Taylor bubble formation and flowing in a straight millimetric channel with a cross-junction inlet geometry Part II: Gas-liquid mass transfer

Abstract

• Mass transfer was studied during bubble formation at a cross-junction. • Accuracy of resazurin-based technique was improved by advanced image systems. • Different mechanisms were observed for the developing O 2 concentration fields. • Oxygen concentration fields were measured during and after bubble pinch-off. • A scaling law relating k L a and f c was proposed to gather literature data. Using the resazurin-based colorimetric technique and advanced image acquisition, the equivalent oxygen concentration fields inside the liquid slugs were measured during and after the bubble formation stage at a cross-junction in a straight millimetric channel. Firstly, two different mechanisms were identified for the development of oxygen concentration fields depending on the two-phase Reynolds numbers (Re TP ). Under low Re TP , a jet-like central oxygen concentration ‘finger’ occurred between the newly formed bubble and the gas finger at the bubble pinch-off point. Right after the bubble pinch-off, the dissolved oxygen was transported first by the entering liquid from two side inlets, and later by the developing recirculation loop inside the liquid slug. Under higher Re TP , two highly concentrated oxygen concentration spots were formed near the bubble rear and the channel wall region, and a much more complex flow structure in the liquid slug appeared.
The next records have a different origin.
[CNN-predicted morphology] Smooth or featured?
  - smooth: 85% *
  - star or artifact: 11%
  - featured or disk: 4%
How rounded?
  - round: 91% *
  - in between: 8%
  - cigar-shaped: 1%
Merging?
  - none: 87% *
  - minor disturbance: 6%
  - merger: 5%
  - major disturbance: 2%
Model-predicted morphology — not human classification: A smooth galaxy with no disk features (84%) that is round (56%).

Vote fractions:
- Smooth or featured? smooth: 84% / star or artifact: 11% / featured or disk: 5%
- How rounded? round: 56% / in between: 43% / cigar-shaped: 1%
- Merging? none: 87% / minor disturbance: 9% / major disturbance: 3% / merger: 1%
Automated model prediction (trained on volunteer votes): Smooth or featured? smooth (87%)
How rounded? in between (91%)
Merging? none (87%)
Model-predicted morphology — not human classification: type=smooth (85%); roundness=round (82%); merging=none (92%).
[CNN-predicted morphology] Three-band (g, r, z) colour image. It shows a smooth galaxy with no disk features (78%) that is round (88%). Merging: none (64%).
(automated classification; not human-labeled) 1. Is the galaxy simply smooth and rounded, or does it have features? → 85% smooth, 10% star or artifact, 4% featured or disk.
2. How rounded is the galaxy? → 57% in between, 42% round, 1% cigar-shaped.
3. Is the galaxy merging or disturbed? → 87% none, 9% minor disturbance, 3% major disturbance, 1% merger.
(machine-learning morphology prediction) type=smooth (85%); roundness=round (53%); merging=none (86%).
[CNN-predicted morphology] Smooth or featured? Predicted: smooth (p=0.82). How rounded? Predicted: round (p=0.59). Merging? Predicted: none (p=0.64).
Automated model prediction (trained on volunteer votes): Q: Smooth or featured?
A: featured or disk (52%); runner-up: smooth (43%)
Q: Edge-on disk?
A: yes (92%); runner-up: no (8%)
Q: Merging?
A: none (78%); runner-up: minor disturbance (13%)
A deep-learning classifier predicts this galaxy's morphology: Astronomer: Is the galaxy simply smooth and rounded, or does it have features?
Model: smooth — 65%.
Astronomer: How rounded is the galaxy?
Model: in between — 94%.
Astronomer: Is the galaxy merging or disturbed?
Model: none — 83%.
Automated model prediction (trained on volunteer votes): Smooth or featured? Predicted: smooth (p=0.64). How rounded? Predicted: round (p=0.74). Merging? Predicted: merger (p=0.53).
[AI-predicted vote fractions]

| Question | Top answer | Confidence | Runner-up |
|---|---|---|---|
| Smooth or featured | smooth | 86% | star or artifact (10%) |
Then, whatever the operating conditions, it was observed that the averaged oxygen concentrations inside the liquid slug followed a nearly linear relation as a function of the axial position in the channel, and that the related mass flux density decreased as far as the bubbles flowed along the channel’s length. The bubble formation process could be decomposed into three stages when considering the temporal evolution of the cumulated oxygen mass and depending on the development of the liquid slug. At last, the overall volumetric liquid side mass transfer coefficients ( k L a ) were deduced from the concentration fields, and found to linearly increase with the recirculation frequencies, leading to a scaling law.